The order regarding Crowe Horwath (HK) concluded, “Rather, the 2013 MOU is strictly a non-binding agreement between the signing parties.”
It is unclear from the orders whether the PCAOB in fact requested assistance from the CSRC or Ministry of Finance under the MOU and was rebuffed.
These orders highlight the dilemma facing Hong Kong-based accounting firms that are registered with the PCAOB. Charles Chan, managing director of Crowe Horwath (HK), stated, “In such a very complicated scenario, we are trapped between two big concrete walls – one is the PCAOB, and the other is MOF.” Claudius B. Modesti, Director of PCAOB Enforcement and Investigations, stated, “Regardless of their location, the PCAOB is prepared to bring disciplinary proceedings against registered audit firms that fail to comply with their obligations under U.S. law to provide information requested by the PCAOB. These firms are gatekeepers to protect investors in U.S. capital markets.”

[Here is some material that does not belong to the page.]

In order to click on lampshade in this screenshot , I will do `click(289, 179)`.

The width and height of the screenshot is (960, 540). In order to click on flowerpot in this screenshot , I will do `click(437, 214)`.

As this battle of wills continues without a government-to-government resolution, additional accounting firms could be caught in the cross-hairs, creating issues for companies with Chinese business interests that wish to trade their stock on US exchanges.
While Singapore does not have an equivalent to the Sarbanes-Oxley Act 2002, there are currently 21 firms in Singapore registered with the PCAOB. Furthermore, PCAOB and the Accounting and Corporate Regulatory Authority in Singapore (“ACRA”) have since 2008 agreed to cooperate in the oversight of audit firms that fall within the jurisdiction of both the PCAOB and the ACRA. For these firms, this serves as a timely reminder to cooperate with any investigations or requests by PCAOB. Failure to do so could otherwise lead to severe sanctions being levelled against the offending firm.